Broadcom & NVIDIA expand AI in private clouds with VCF boost
Broadcom announced a collaboration with NVIDIA to bring the latest NVIDIA AI technology to VMware Cloud Foundation (VCF), enhancing AI capabilities within private cloud environments for enterprises and cloud service providers.
The partnership aims to enable customers to build, deploy, and scale advanced AI models on modern AI servers while maintaining the operational workflows and enterprise-grade features provided by VCF. The focus is on supporting generative, agentic, and physical AI applications that are significantly shaping and transforming data centre infrastructure requirements.
Broader NVIDIA support
This integration extends Broadcom's longstanding work with NVIDIA, now including support for NVIDIA's new Blackwell Architecture GPUs, such as the NVIDIA RTX PRO 6000 Server Edition GPUs. The collaboration also incorporates NVIDIA networking components to deliver wider options for accelerated computing solutions. These updates are intended to increase flexibility and operational efficiency for AI workloads in private clouds.

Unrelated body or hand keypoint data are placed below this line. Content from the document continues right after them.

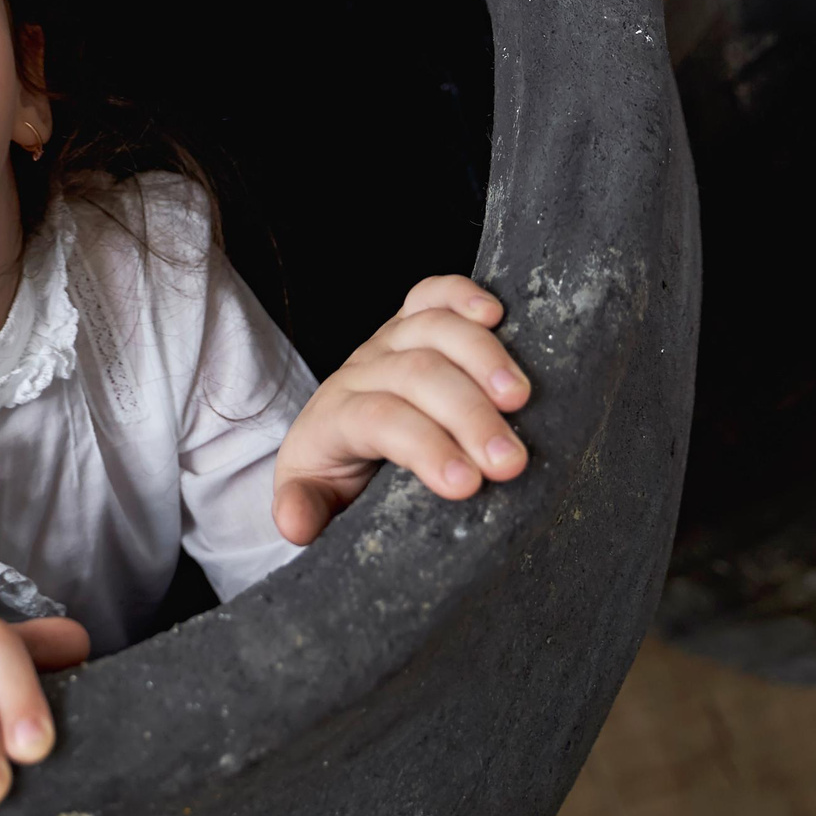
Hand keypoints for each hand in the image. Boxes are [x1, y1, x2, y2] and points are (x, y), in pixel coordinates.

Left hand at [270, 274, 530, 545]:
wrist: (333, 436)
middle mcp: (360, 370)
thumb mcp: (312, 497)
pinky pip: (434, 293)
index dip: (424, 447)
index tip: (467, 485)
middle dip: (469, 416)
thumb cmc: (335, 473)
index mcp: (333, 417)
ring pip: (433, 328)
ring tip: (520, 398)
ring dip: (483, 358)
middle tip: (511, 460)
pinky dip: (465, 295)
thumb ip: (303, 507)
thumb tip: (294, 523)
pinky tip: (497, 315)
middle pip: (416, 374)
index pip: (378, 419)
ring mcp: (387, 340)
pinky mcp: (410, 322)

The expanded offerings will also enhance the jointly developed VMware Private AI Foundation with NVIDIA, providing a platform for organisations to utilise the latest NVIDIA advancements with their existing enterprise systems.
"Our customers want the freedom to innovate with AI while continuing to rely on the enterprise platforms they trust," said Paul Turner, Vice President of Products, VMware Cloud Foundation Division, Broadcom. "Our partnership with NVIDIA delivers exactly that – enabling organizations to build, deploy and scale AI workloads alongside their existing applications without compromising on performance, efficiency, availability or operational simplicity. It's about blending cutting-edge AI innovation with the enterprise-grade reliability and manageability for which VCF is known."

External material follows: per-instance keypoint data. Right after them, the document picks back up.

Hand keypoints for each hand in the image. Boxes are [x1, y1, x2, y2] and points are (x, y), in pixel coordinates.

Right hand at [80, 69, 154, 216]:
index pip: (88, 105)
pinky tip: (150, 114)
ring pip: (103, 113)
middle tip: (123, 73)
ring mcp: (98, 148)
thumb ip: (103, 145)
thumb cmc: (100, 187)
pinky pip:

Justin Boitano, Vice President of Enterprise AI at NVIDIA, added his perspective on the demand generated by new AI technologies:
"The emergence of generative AI is driving the need for a new level of accelerated computing infrastructure. With NVIDIA networking technology and Blackwell GPUs, enterprises can build and deploy powerful AI applications directly within their existing private cloud, using the full capabilities of the NVIDIA platform in combination with VMware Cloud Foundation."
Key technical integrations
Support for the NVIDIA Blackwell Architecture GPUs is a central element of the integration. These GPUs are designed for large-scale AI training, inference, and high-performance computing. The update specifically includes support for the NVIDIA RTX PRO 6000 Server Edition GPUs, targeted at enterprises that require efficient handling of both virtual desktop infrastructure (VDI) and AI workloads.

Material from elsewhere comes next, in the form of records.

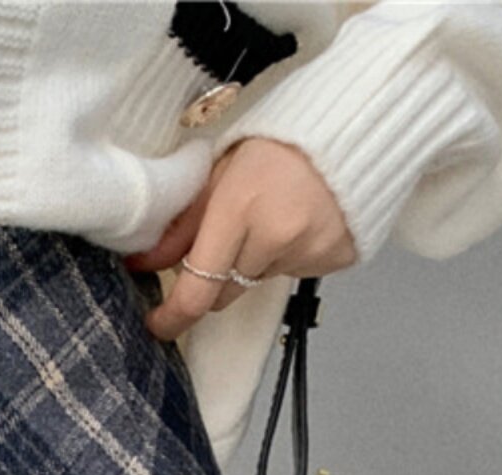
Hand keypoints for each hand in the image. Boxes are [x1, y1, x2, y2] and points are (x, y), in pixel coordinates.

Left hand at [122, 136, 358, 342]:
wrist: (355, 124)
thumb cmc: (281, 139)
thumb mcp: (221, 171)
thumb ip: (184, 223)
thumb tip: (146, 263)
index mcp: (240, 209)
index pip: (198, 289)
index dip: (172, 317)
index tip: (158, 323)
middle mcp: (276, 237)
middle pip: (224, 293)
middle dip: (213, 279)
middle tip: (225, 239)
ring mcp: (309, 252)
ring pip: (257, 282)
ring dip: (252, 261)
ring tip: (272, 214)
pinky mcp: (334, 259)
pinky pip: (292, 273)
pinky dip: (286, 256)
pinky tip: (298, 220)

Future releases will introduce support for NVIDIA Blackwell B200 GPUs, designed to deliver high performance for AI and high-performance computing (HPC) applications at scale.
In terms of networking, VCF will soon support NVIDIA ConnectX-7 network interface cards and BlueField-3 400G DPUs, using DirectPath I/O. This setup will enable customers to utilise advanced capabilities, including NVIDIA GPUDirect RDMA and GPUDirect Storage, which are essential for multi-node AI model training and large-scale data transfer, particularly relevant for generative AI use cases.
Operational continuity
A key aspect of the collaboration is maintaining VCF's core operational features, even as new hardware is introduced. Customers will be able to deploy NVIDIA technologies such as HGX servers without disrupting existing workflows or enterprise virtualisation capabilities. Features like vMotion, High Availability (HA), Distributed Resource Scheduler (DRS), and Live Patching remain intact, supporting both traditional enterprise applications and demanding AI or machine learning workloads within the same environment.
This approach aims to provide organisations with a flexible platform to manage a variety of computing needs on-premises while using familiar operational practices. The preservation of these enterprise capabilities is intended to reduce barriers for customers considering the adoption of advanced AI technologies within their private data centres.
Future outlook
The ongoing integration benefits VCF customers by increasing the range of available NVIDIA hardware and features, thereby expanding their options for building AI-optimised private cloud infrastructure. The upcoming support for the latest GPUs and networking components is expected to improve further efficiency and performance for companies employing data-intensive AI and HPC workloads.
The companies jointly emphasise that these enhancements will enable enterprises to run AI, machine learning, and traditional workloads concurrently, maintaining operational simplicity and reliability at scale.